In a typical application, the power connections are made on one end of the board, and the control connections are made on the other end. +5 volts must be supplied to the board through the smaller 0.1"-spaced pins; the input voltage is available at those pins as well, but the connection is not intended for currents exceeding a few amps. The diagnostic pins can be left disconnected if you do not want to monitor the fault conditions of the motor drivers. INA and INB control the direction of each motor, and the PWM pins turns the motors on or off.

Since the LEDs are in parallel with the driver outputs, you should be able to test the LEDs without connecting any motors to the outputs. Just apply the +VMOT and +5V, plus a few logic pins and the LEDs should start lighting up.

Grumpybeard
02-06-2014, 11:31 AM
This really helps and is a little comforting, as today has not been a great one, so fingers crossed I've not ****** it.

Within the next day or so I will hook it up to a spare arduino as per the wiring setup below (minus motors) to test.

Cheers fellas.

5362

P.S. Must learn to read schematics and recognise how an L.E.D. (amongst other components) looks!

jwatte
02-06-2014, 10:43 PM
You don't need an Arduino to test it. If you have a breadboard and some jumper wires, you can set a particular pin high or low by just connecting it to GND/+5V.

Grumpybeard
02-09-2014, 10:00 AM
She lives! Just hooked up to Arduino with test sketch below and able to get red/green leds alternating which I imagine signifies on/off for the coded forward/reverse motion if I had a motor connected.

My software is currently designed to enable firing one or both guns according to selection by "pilot". As I understand it, INA1 and INB1 are set according to the following truth table.


INA1 INB1
0 0 Brake to GND
0 1 CCW
1 0 CW
1 1 Brake to VCC

http://www.pololu.com/file/0J52/vnh2sp30.pdf

In addition to signal for PWM, and 5V/GND, I have two connections to set INA1 and INB1. So 5 connections in total for 1 gun.


To add another gun and yet retain independent speed control I imagine I just need to add 1 additional PWM connection - I can share the INA1 and INB1 with INA2 and INB2? Plus 5V and GND can be shared?


I would also appreciate if someone can explain the practical implication and difference between "brake to gnd" and "brake to vcc".


Thanks to all who helped.



int InA1 = 6;
int InB1 = 7;
int PWM1 = 3;
int PWM1_val = 64;


void setup() {
Serial.begin(9600);
pinMode(InA1, OUTPUT);
pinMode(InB1, OUTPUT);
pinMode(PWM1, OUTPUT);
}


void loop() {
digitalWrite(InA1, HIGH);
digitalWrite(InB1, LOW);
analogWrite(PWM1, PWM1_val);
delay(500);
digitalWrite(InA1, LOW);
digitalWrite(InB1, HIGH);
delay(500);
}

jwatte
02-09-2014, 11:46 AM
As far as I know, there's not much difference between "brake to GND" and "brake to VCC." Sometimes, braking will generate some EMI, and you may perhaps want that connected to one rail over the other for some reason.
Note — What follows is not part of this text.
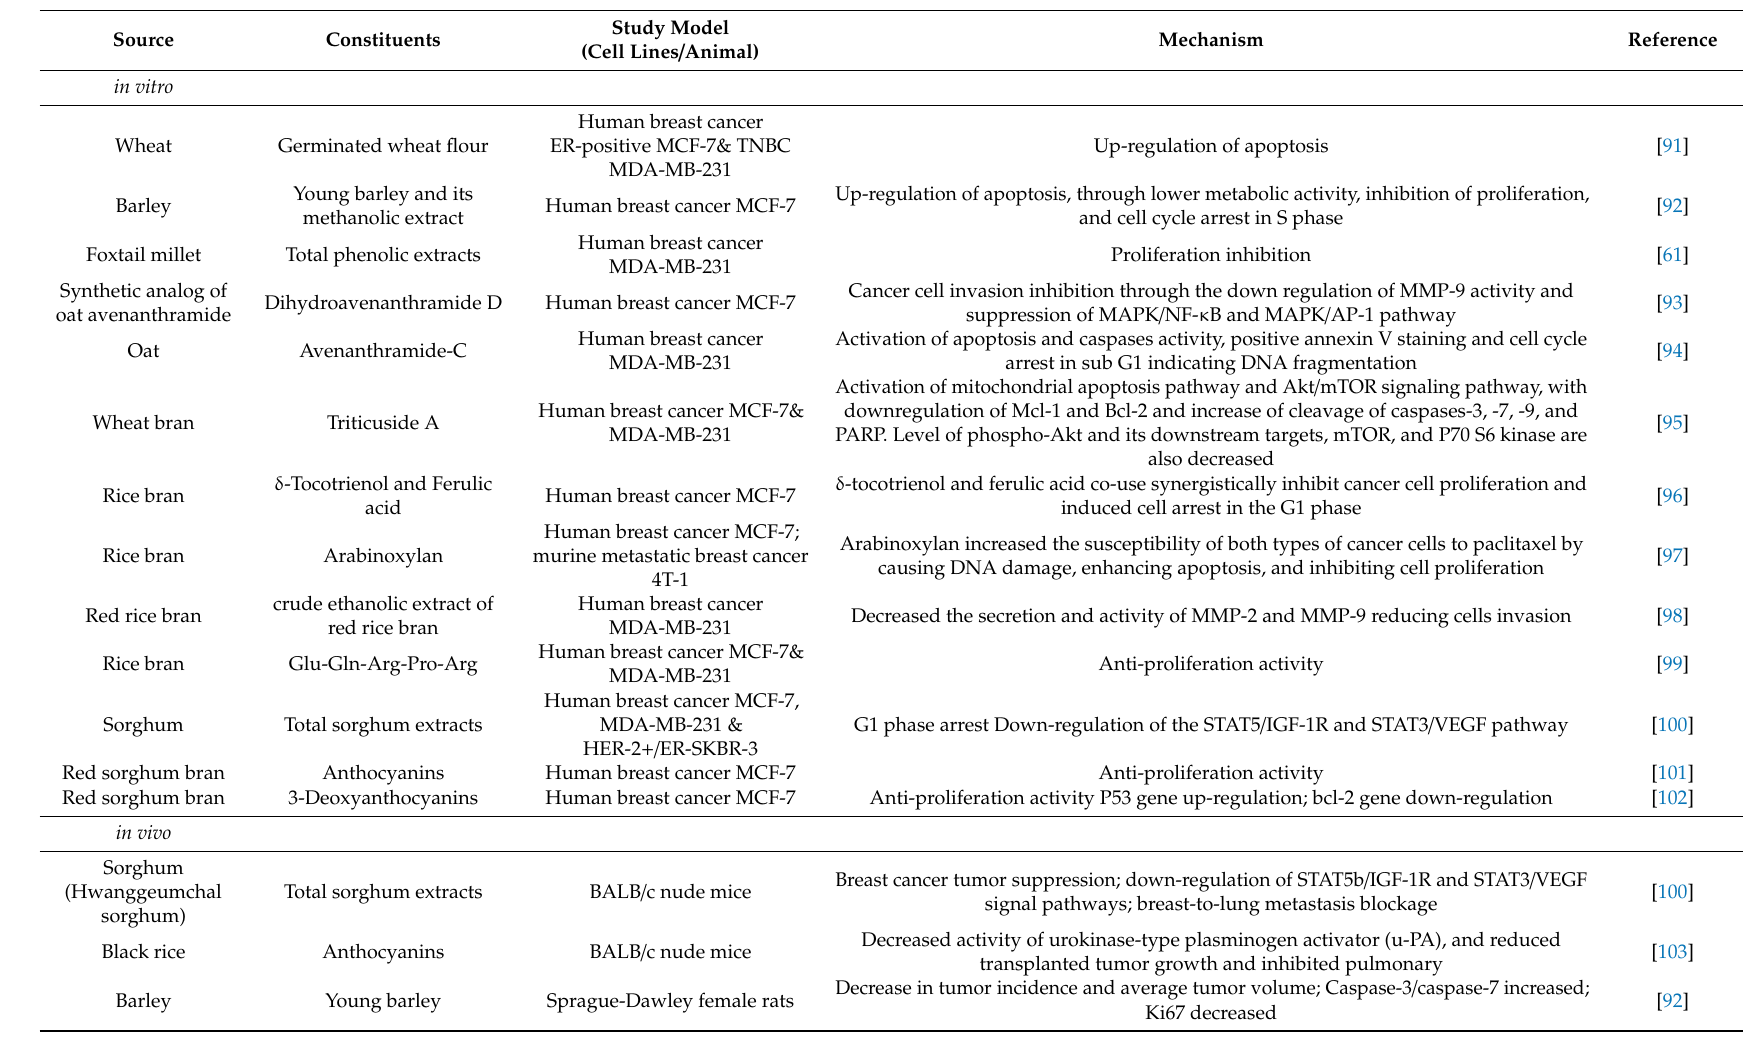
Table 4. Summary of health benefits of whole grains (and / or its components) on breast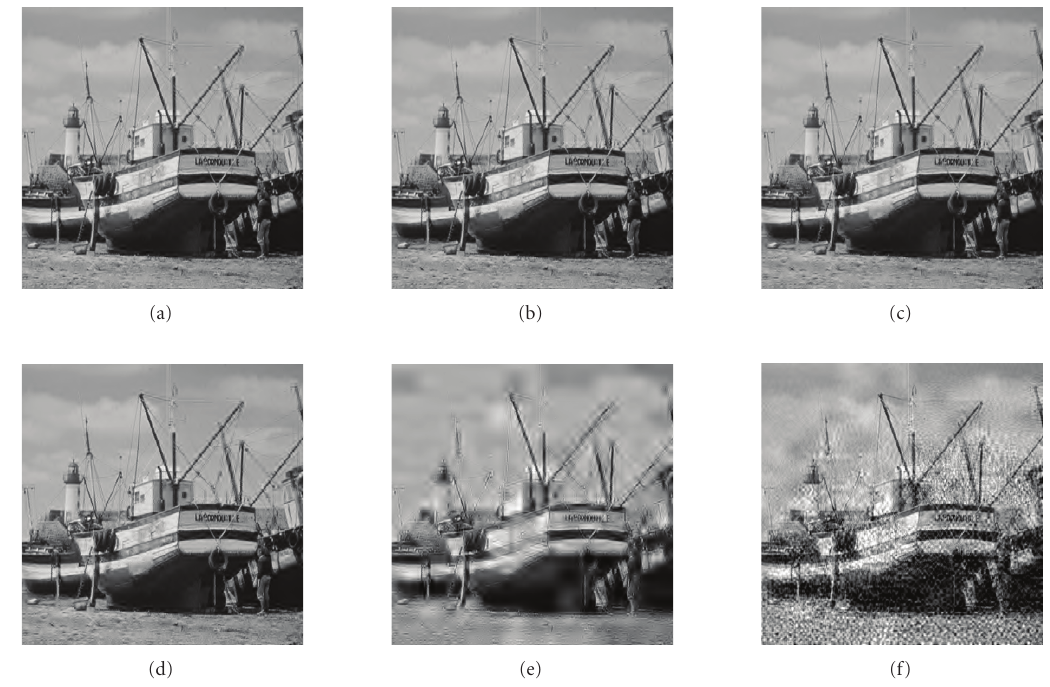
Figure 9: Sample images at SNR 11 dB with code block size 64 × 64 (Boat motif). (a) Tree decoder 15 iterations PSNR 31.4461 dB, (b) tree decoder 10 iterations PSNR 31.4318 dB, (c) tree decoder 5 iterations PSNR 30.3724 dB, (d) heuristic decoder PSNR 30.6885 dB, (e) baseline error-resilient decoder PSNR 23.301 dB, (f) baseline decoder PSNR 20.0612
Note that you don't want to be running the gun motors counterclockwise (backwards.)

Grumpybeard
02-10-2014, 01:59 AM
Thanks jwatte for reminding me to keep it CW.

Going on from what you said before regards testing, I in fact do not need to tie up precious pins setting INA1 to HIGH and INB1 to LOW, I can just tie them to 5v and GND. Setting PWM to 0 to stop firing.

I could always have INA1 to a pin for high and low to switch between CW and brake to GND.

Thanks.

jwatte
02-10-2014, 06:29 PM
Or you could set PWM high and tie your PWM output to INA1 to fire (with pwm) or brake, with a single signal.